The Rest Ensemble Plays Malipiero

Malipiero cover

R. MALIPIERO: Violin Sonata.1,4 Ciaconna di Davide.2,4 Mosaico II.1 Trio1,3,4 /Rest Ensemble: 1Rebecca Raimondi, vln; 2Daniela Valabrega, vla; 3Michele Marco Rossi, cel; Alessandro Viale, pno / Brilliant Classics 95971

Brilliant Classics is one of those independent labels, like Dynamic, Toccata Classics and Piano Classics, that I really love because in addition to standard repertoire they love to issue more outré repertoire of the 19th and 20th centuries.

This disc is one such. Riccardo Malipiero Jr. (1914-2003), the son of a cellist, is not to be confused with Gian Francesco Malipiero (1882-1973), another interesting Italian modernist, to whom he was not related. Both wrote music that was modern for their time, but Riccardo embraced the sonata form while Gian Francesco railed against it as “stifling.”

I have had occasion to praise violinist Rebecca Raimondi in the past, and her playing on this CD only makes me appreciate her all the more. She has that wonderfully bright tone that so many Italian violinists have possessed over the years, and she is often adventurous in her repertoire, as this disc proves. Her fellow-musicians in the Rest Ensemble are equally fine.

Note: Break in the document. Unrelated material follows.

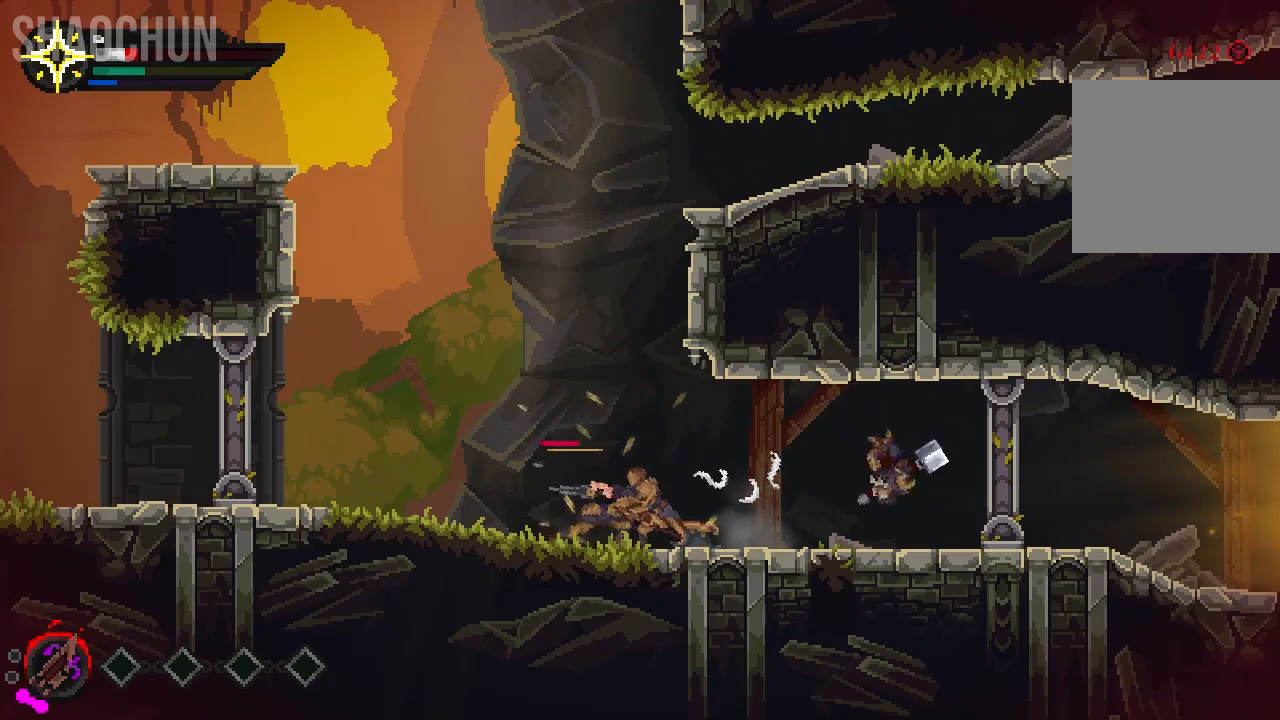
{"dt_ms": 500, "buttons": ["L1"], "left_stick": "left", "right_stick": "center", "events": [[83, "B", "up"], [283, "left_stick", "center"], [333, "left_stick", "left"], [467, "L1", "down"]]}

The 1956 Violin-Piano Sonata is a fair indication of Malipiero’s talents. The music is 12-tone, but for Malipiero this technique was a means to an end, not the end in itself, meaning that he used it naturally and fluidly to produce music that is lyrical and has a great deal of breadth. A good comparison would be to Alban Berg’s Violin Concerto, often considered one of the great gems of the Second Vienna School. Alessandro Viale’s liner notes state that by 1963 “the dodecaphonic idiom…could well be considered almost old-fashioned, especially when not turned to the integral serialism. But for Riccardo Malipiero, the choice of dodecaphony is not aesthetic but technical, and this entails a flexible approach, without a rigid adhesion to his rules: expression is the priority.”

In layman’s terms, I suppose this means that the music is more attractive than the average Schoenberg composition, surely more attractive that those of Webern, whose music always sounds cerebral and emotionally detached. Possibly because his father was a cellist, Malipiero believed very strongly in cantare, the ability of the instruments to sing, thus his music had a strongly lyrical quality lacking even in the fascinating 12-tone works of Stravinsky.

Yet it is this very lyricism that makes the music difficult to describe. One can easily point out the way in which he took the 12-tone system and moved materials around to create his movements, but to be honest, it is music that has to be heard to be fully understood and appreciated. The human, lyrical element of his music cannot be disassociated from the technique used to create it; they are two sides of the same coin. I found it utterly fascinating as well as conceptually brilliant. One interesting feature of this sonata is the fourth movement, “Deciso, ma a cadenza,” which opens with a long violin solo until the piano enters at 3:55 into the movement, at which point the tempo increases to a rapid pace and Malipiero creates a sort of two-voiced fugue. Then the music slows down almost to a crawl as the duo plays sad, mournful figures to the end.

The Ciaconna di Davide, from 1970, is a work for viola and piano. Here, too, Malipiero alternates lyrical lines with fascinating contrapuntal figures in one continuous movement lasting 13:05. At about the 5:25 mark, the music becomes thornier without entirely sacrificing a lyrical curve. Later on, Malipiero sets up a strong forward rhythm that eventually doubles, with the music suddenly becoming quite menacing, before a dead stop and then a return to lyricism.

Surprisingly, the Mosaica II for solo violin (1987) opens with a violin solo that almost sounds a bit like the opening of Beethoven’s “Kreutzer” Sonata, but quickly moves in a different direction. This is not quite a sonata, but more a juxtaposition of alternating themes and lines; its subtitle is “capriccio per violin solo.” At th six-minute mark, the violin accompanies its own rhapsodic upper melody with pizzicato figures in the lower range. At the very end, the soloist plays chipper, capriccio-like figures.

The Piano Trio of 1968 has an entirely different feel to it, opening with a soft, two-note repeated figure on the piano as the violin and cello play mysterious held notes above it. The liner notes give Malipiero’s own description of this piece, which arose from a bet he made with himself to compose such a piece “to surpass the reserve of many contemporary composers” in the piano trio form. He also admits that “this trio has not the ambition of the Sonata form, even if the second movement is indeed an Adagio and the third is a Scherzo.” In a way, this is the most imaginative work on this disc, with the music shifting gears and changing direction on a dime, particularly in the quirky first movement. Although the slow second movement opens with a cello solo of some breadth, it largely consists of sharp, broken edges, atonal figures that clash against each other. The third and fourth movements also use clashing figures, tied together by the strong rhythms.

This is a splendid disc of unusual, highly creative music, played with fervor and commitment.